Trump son-in-law and senior advisor to the president Jared Kushner has no political or public policy experience, but who cares? He has been tapped to lead the new “American Innovation” office tasked with applying business ideas to solving America’s more intractable problems.
On the new appointment, Kushner told the Washington Post that “the government should be run like a great American company.” We hear that a lot, and for some reason it never works.
According to the article:
President Trump plans to unveil a new White House office on Monday with sweeping authority to overhaul the federal bureaucracy and fulfill key campaign promises — such as reforming care for veterans and fighting opioid addiction — by harvesting ideas from the business world and, potentially, privatizing some government functions.
The White House Office of American Innovation, to be led by Jared Kushner, the president’s son-in-law and senior adviser, will operate as its own nimble power center within the West Wing and will report directly to Trump.
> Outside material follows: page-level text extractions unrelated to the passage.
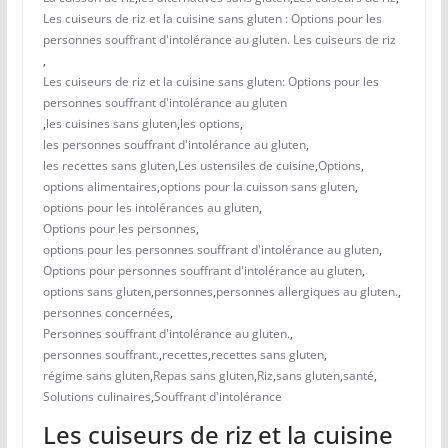
Les cuiseurs de riz et la cuisine sans gluten : Options pour les
personnes souffrant d'intolérance au gluten. Les cuiseurs de riz
,
Les cuiseurs de riz et la cuisine sans gluten: Options pour les
personnes souffrant d'intolérance au gluten
,
les cuisines sans gluten
,
les options
,
les personnes souffrant d'intolérance au gluten
,
les recettes sans gluten
,
Les ustensiles de cuisine
,
Options
,
options alimentaires
,
options pour la cuisson sans gluten
,
options pour les intolérances au gluten
,
Options pour les personnes
,
options pour les personnes souffrant d'intolérance au gluten
,
Options pour personnes souffrant d'intolérance au gluten
,
options sans gluten
,
personnes
,
personnes allergiques au gluten.
,
personnes concernées
,
Personnes souffrant d'intolérance au gluten.
,
personnes souffrant.
,
recettes
,
recettes sans gluten
,
régime sans gluten
,
Repas sans gluten
,
Riz
,
sans gluten
,
santé
,
Solutions culinaires
,
Souffrant d'intolérance
Les cuiseurs de riz et la cuisine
Viewed internally as a SWAT team of strategic consultants, the office will be staffed by former business executives and is designed to infuse fresh thinking into Washington, float above the daily political grind and create a lasting legacy for a president still searching for signature achievements.
So, here’s the point. Typically there are plenty of ideas available to address problems that can be addressed when the political will exists, unless of course the problems really are intractable and the best minds are incapable of making real progress.
But what the health care debacle should show us is that getting things done in Washington is about politics, give and take, lobbying, horse-trading and any number of things that have nothing to do with executives (usually men) who think that big balls and giving orders that are necessarily heeded are all that is required.
Politics requires politics and not the leadership of some boy who looks like he started shaving last week.